Task to carry out: Show every line of the material below that contains the word "from", copying each such line in full.

The data:
-*-*-
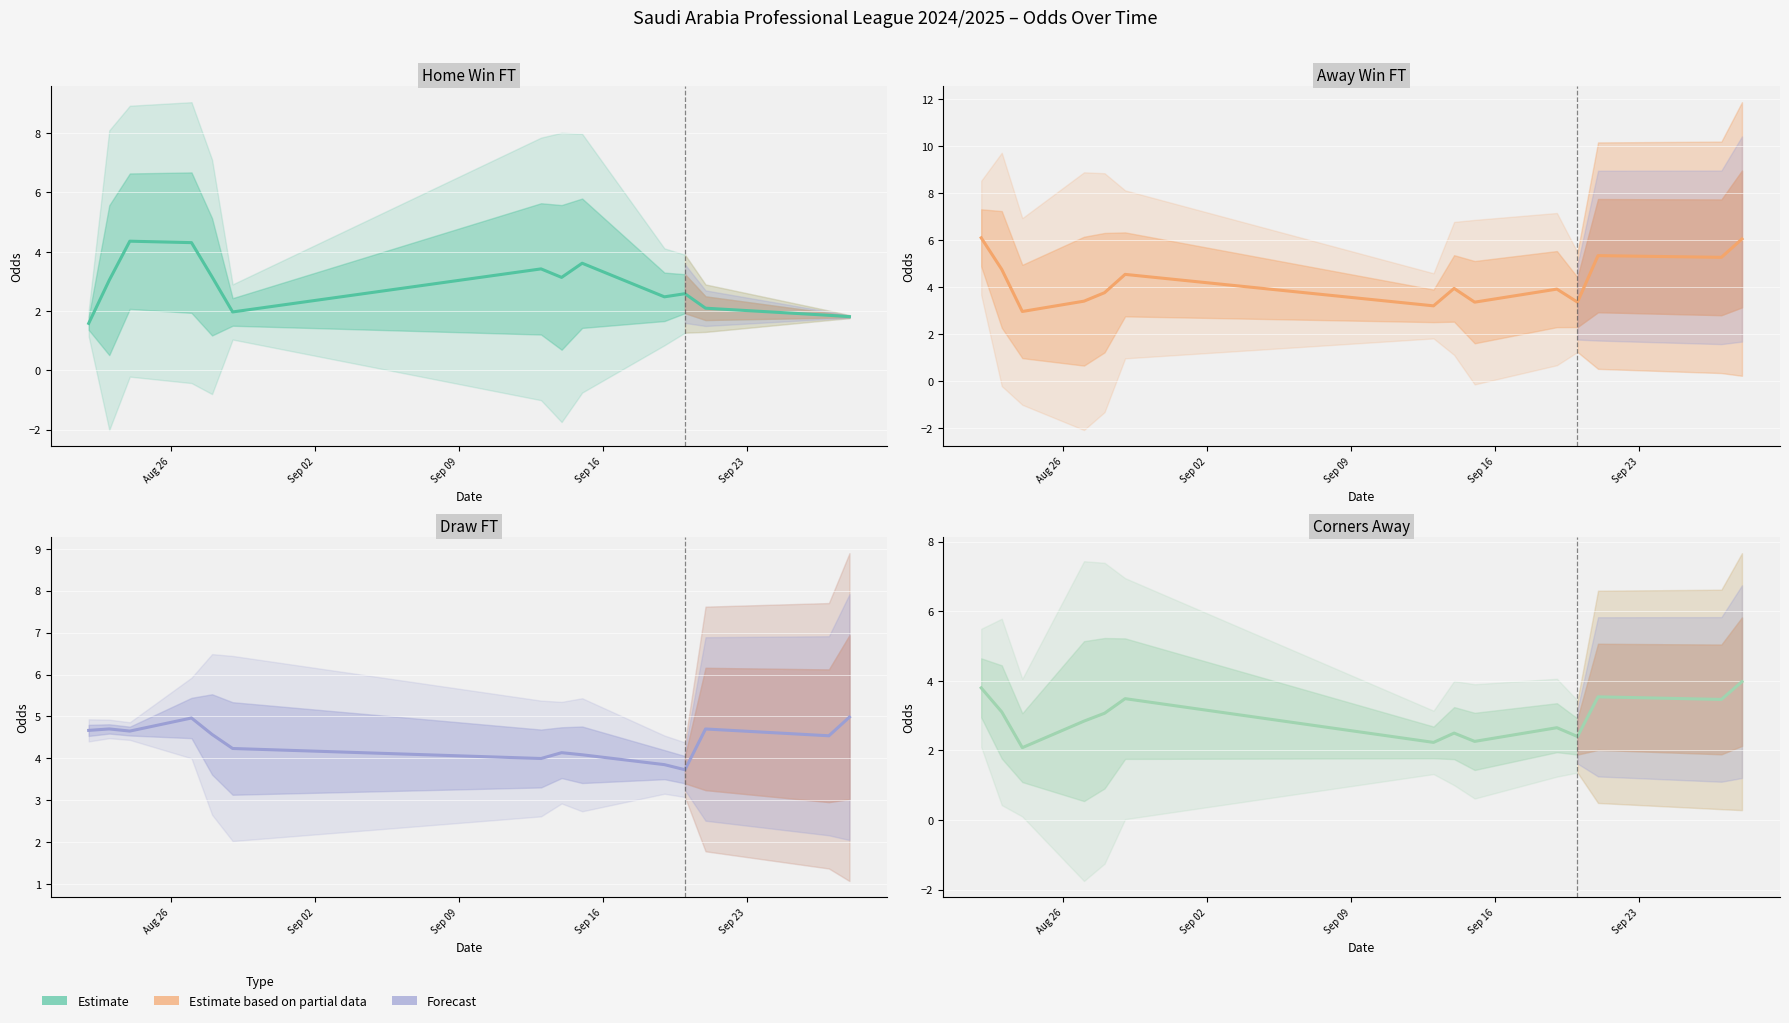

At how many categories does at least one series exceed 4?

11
-*-*-
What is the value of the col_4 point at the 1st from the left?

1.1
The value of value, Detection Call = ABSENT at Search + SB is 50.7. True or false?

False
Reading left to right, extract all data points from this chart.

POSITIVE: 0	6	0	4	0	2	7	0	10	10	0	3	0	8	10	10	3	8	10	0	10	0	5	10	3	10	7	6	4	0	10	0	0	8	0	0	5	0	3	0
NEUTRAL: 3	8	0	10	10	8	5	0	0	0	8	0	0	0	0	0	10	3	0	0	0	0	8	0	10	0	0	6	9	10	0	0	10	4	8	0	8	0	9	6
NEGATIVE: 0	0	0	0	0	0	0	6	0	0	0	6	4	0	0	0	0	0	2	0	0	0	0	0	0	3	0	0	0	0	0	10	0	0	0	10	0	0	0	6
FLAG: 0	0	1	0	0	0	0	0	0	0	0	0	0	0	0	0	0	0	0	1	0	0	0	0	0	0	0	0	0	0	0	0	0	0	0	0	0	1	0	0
-*-*-
Answer box:
What is the value of the col_4 point at the 1st from the left?
Reading left to right, extract all data points from this chart.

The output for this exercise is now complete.